> _DATA PROVIDED_
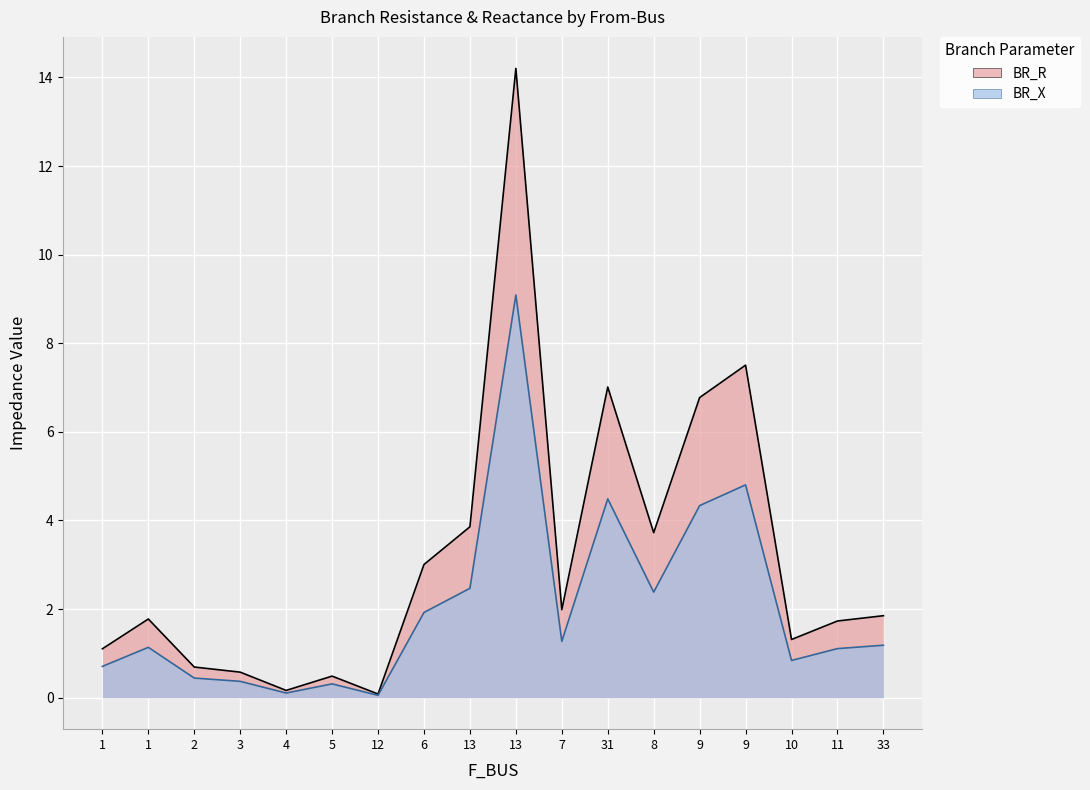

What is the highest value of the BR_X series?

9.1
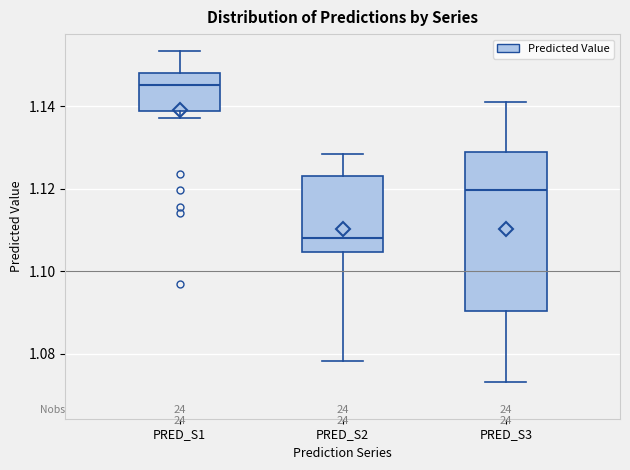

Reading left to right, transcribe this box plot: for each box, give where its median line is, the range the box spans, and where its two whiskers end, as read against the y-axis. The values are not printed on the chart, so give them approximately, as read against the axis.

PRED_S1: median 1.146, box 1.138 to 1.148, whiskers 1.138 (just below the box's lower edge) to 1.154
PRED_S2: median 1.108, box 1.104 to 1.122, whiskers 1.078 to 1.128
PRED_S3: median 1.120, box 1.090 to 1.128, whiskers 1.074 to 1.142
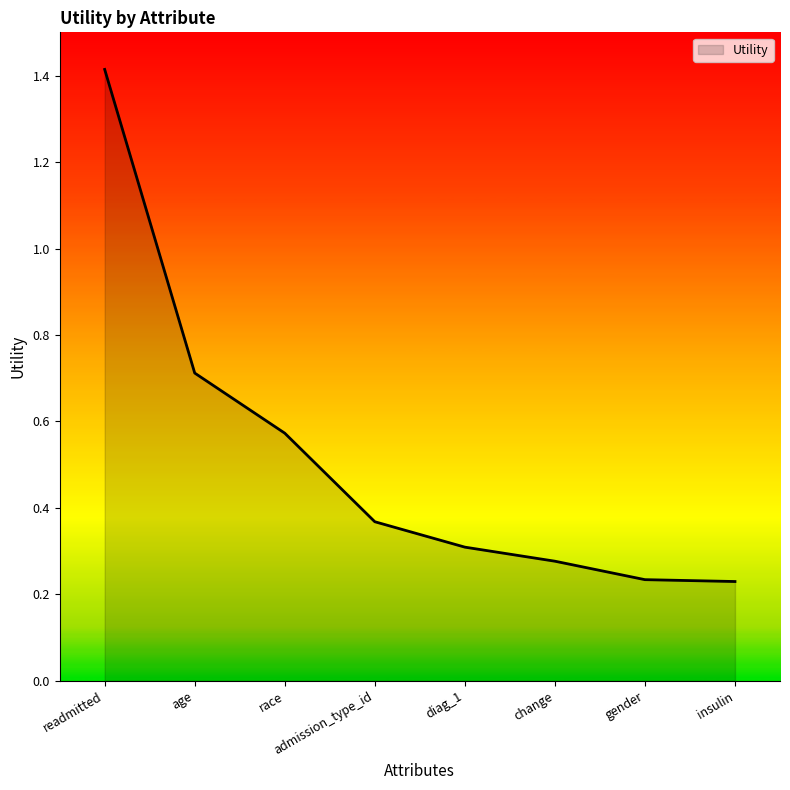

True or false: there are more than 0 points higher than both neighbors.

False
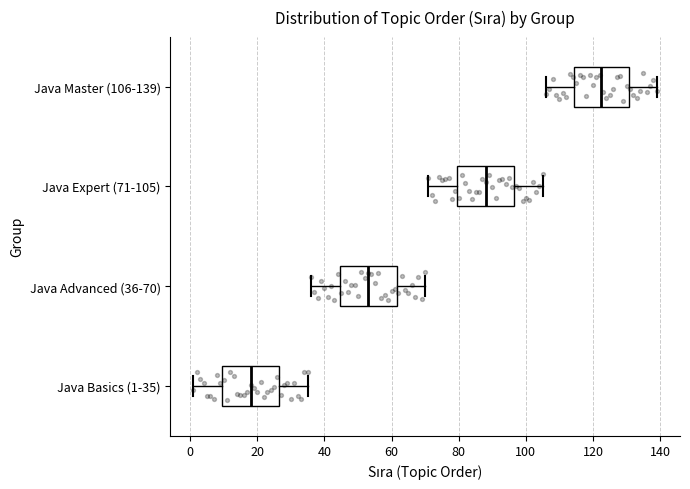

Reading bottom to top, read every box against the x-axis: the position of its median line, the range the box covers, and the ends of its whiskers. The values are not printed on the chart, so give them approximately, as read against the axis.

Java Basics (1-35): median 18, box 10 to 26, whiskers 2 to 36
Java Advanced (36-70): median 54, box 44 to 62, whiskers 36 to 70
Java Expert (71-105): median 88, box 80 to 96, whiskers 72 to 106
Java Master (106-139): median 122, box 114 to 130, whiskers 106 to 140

> _TRY IT_
Can you give the material above as a JSON list of strings, one per line, with blank lines skipped and the picture lines left out?

> _SOLUTION TO THIS EXERCISE_
[
  "What is the highest value of the BR_X series?",
  "9.1",
  "Reading left to right, transcribe this box plot: for each box, give where its median line is, the range the box spans, and where its two whiskers end, as read against the y-axis. The values are not printed on the chart, so give them approximately, as read against the axis.",
  "PRED_S1: median 1.146, box 1.138 to 1.148, whiskers 1.138 (just below the box's lower edge) to 1.154",
  "PRED_S2: median 1.108, box 1.104 to 1.122, whiskers 1.078 to 1.128",
  "PRED_S3: median 1.120, box 1.090 to 1.128, whiskers 1.074 to 1.142",
  "True or false: there are more than 0 points higher than both neighbors.",
  "False",
  "Reading bottom to top, read every box against the x-axis: the position of its median line, the range the box covers, and the ends of its whiskers. The values are not printed on the chart, so give them approximately, as read against the axis.",
  "Java Basics (1-35): median 18, box 10 to 26, whiskers 2 to 36",
  "Java Advanced (36-70): median 54, box 44 to 62, whiskers 36 to 70",
  "Java Expert (71-105): median 88, box 80 to 96, whiskers 72 to 106",
  "Java Master (106-139): median 122, box 114 to 130, whiskers 106 to 140"
]